**Work instructions:**
Reproduce the records below verbatim, from their first line up to and including the line with "Identify the document".

**Exercise inputs:**
■ ■ ■ ■ ■ ■ ■

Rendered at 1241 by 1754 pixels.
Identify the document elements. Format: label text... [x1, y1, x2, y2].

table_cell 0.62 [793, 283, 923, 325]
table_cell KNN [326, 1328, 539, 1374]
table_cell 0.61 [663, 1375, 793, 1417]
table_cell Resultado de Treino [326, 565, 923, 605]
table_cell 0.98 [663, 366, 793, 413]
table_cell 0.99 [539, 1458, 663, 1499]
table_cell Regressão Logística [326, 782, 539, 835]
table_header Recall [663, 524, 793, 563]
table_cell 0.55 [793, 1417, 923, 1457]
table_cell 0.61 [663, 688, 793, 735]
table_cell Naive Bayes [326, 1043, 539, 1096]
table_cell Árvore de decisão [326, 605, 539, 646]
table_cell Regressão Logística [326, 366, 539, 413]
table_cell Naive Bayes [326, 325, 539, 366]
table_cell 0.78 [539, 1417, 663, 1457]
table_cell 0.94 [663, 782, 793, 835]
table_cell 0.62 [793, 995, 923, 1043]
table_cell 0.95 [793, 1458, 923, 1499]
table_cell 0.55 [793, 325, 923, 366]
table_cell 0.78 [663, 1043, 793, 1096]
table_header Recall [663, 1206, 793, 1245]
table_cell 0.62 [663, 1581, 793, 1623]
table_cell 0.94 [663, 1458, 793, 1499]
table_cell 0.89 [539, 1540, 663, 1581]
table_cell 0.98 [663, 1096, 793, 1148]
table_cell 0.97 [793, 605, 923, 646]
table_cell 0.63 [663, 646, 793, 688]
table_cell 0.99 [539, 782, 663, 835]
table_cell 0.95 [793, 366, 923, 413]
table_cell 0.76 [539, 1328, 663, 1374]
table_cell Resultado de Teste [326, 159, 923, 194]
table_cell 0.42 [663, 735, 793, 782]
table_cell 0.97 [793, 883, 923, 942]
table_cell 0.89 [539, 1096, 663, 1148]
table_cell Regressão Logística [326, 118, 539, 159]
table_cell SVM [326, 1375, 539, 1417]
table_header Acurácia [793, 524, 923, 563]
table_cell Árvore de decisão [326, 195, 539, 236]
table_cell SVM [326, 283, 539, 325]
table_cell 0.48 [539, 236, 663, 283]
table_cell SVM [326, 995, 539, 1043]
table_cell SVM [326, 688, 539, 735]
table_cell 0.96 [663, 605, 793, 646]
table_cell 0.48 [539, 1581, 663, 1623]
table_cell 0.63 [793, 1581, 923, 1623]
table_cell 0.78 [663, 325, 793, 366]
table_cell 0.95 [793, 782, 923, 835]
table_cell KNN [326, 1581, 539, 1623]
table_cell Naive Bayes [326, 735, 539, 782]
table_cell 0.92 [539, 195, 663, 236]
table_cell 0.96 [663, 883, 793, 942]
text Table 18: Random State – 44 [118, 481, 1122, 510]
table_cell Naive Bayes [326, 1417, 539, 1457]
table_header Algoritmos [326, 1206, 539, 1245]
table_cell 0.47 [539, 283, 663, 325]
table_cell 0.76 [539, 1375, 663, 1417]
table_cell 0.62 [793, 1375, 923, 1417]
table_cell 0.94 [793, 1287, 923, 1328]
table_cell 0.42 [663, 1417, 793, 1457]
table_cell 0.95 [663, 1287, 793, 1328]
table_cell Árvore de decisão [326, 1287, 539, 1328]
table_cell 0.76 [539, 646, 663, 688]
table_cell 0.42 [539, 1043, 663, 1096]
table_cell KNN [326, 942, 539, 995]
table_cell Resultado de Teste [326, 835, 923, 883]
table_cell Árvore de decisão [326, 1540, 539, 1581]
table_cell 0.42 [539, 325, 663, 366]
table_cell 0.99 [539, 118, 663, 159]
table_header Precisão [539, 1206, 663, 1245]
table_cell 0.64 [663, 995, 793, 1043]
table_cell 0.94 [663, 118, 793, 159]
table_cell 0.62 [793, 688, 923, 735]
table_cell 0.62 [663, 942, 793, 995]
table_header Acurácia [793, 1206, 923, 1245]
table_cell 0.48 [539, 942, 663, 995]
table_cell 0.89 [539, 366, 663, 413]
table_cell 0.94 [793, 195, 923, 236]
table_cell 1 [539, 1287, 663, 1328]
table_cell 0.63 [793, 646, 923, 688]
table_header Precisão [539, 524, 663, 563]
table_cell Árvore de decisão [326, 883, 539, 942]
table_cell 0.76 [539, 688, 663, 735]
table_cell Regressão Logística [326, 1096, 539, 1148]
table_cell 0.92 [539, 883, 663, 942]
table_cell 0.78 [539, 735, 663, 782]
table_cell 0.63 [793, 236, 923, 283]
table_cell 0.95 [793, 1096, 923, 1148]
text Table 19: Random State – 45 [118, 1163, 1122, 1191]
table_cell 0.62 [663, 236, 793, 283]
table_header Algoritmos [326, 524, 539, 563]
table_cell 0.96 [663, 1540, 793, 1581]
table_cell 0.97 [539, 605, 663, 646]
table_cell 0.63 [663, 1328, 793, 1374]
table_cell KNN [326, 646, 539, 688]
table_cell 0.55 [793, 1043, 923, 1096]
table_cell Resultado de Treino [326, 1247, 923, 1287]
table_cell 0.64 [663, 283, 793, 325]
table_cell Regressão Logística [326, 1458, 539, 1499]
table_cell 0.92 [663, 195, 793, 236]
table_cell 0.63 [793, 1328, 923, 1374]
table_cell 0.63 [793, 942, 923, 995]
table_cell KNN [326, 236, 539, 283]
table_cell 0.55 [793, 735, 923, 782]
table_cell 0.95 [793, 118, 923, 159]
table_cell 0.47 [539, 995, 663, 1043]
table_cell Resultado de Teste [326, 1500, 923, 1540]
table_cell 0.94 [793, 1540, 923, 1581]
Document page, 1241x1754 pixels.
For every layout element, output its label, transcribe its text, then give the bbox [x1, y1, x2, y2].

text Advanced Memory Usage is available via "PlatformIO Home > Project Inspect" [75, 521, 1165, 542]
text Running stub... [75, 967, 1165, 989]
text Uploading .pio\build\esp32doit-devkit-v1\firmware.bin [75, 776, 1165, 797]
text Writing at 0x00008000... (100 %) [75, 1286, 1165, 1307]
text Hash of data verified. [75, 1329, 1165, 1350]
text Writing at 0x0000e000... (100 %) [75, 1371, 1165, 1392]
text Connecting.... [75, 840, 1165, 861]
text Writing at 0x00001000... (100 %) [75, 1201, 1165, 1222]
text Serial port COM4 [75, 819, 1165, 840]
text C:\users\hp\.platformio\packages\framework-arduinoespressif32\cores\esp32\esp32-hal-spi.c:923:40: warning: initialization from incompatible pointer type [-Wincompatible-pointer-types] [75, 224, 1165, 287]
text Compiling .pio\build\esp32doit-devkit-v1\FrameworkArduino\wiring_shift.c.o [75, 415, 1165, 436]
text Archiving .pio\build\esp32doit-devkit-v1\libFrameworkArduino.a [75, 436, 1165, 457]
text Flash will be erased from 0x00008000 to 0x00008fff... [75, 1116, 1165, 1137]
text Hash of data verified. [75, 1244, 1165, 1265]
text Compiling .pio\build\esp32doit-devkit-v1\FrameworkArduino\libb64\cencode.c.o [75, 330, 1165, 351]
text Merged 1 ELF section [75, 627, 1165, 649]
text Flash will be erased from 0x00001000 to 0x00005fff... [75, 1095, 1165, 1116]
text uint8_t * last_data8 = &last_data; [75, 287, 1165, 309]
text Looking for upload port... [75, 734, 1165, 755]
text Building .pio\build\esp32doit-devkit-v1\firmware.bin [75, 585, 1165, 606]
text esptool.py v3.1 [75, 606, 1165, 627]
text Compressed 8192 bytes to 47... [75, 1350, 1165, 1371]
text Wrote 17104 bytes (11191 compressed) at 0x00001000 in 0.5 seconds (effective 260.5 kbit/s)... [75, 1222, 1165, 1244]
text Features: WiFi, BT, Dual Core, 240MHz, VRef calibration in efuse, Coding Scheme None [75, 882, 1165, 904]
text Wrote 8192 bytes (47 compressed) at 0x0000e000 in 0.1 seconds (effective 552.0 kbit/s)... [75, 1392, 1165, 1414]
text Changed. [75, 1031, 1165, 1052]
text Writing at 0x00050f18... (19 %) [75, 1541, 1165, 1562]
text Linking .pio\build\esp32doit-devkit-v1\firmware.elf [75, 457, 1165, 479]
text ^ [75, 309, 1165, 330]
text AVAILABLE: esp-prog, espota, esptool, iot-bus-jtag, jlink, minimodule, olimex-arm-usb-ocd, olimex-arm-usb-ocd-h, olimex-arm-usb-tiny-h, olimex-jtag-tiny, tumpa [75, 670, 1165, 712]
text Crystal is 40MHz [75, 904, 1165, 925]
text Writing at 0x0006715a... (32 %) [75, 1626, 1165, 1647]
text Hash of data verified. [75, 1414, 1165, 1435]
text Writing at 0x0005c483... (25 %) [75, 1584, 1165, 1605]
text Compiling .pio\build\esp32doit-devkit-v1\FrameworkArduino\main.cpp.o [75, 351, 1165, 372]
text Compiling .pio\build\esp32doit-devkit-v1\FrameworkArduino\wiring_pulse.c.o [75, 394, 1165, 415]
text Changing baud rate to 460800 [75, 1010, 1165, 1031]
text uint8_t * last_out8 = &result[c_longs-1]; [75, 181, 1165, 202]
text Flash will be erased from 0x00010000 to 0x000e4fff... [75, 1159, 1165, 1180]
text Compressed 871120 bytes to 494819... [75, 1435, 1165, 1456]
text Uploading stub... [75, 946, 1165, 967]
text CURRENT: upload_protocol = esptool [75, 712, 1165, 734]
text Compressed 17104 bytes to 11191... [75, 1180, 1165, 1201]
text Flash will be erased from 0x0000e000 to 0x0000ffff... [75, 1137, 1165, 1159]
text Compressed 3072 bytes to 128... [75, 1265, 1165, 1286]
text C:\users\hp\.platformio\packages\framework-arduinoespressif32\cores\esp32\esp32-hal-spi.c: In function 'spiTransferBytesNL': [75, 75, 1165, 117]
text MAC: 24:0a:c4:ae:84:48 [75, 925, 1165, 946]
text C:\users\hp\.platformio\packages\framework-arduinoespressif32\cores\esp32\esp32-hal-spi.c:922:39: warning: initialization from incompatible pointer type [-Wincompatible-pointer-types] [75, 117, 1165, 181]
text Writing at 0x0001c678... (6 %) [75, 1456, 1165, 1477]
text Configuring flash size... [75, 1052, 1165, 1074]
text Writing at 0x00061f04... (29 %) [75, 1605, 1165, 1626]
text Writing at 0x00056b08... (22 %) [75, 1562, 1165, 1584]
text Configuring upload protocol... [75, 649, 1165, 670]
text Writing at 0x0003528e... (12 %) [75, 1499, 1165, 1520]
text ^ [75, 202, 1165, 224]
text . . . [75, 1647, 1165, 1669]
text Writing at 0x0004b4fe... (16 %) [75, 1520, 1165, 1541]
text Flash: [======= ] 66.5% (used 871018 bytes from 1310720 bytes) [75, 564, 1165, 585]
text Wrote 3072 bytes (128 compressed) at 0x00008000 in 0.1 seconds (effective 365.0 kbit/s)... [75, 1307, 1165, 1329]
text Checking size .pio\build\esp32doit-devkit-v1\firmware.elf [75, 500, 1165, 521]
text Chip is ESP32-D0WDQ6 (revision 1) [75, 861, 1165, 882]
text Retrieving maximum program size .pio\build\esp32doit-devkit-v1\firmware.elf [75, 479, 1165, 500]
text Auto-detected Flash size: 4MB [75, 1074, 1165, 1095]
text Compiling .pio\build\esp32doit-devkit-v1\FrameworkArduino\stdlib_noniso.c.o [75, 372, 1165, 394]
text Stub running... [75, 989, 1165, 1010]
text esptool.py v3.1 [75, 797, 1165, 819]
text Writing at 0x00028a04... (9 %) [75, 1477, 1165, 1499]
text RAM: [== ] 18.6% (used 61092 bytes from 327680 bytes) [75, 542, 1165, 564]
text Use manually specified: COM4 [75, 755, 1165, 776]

■ ■ ■ ■ ■ ■ ■

**Completed exercise:**
Rendered at 1241 by 1754 pixels.
Identify the document elements. Format: label text... [x1, y1, x2, y2].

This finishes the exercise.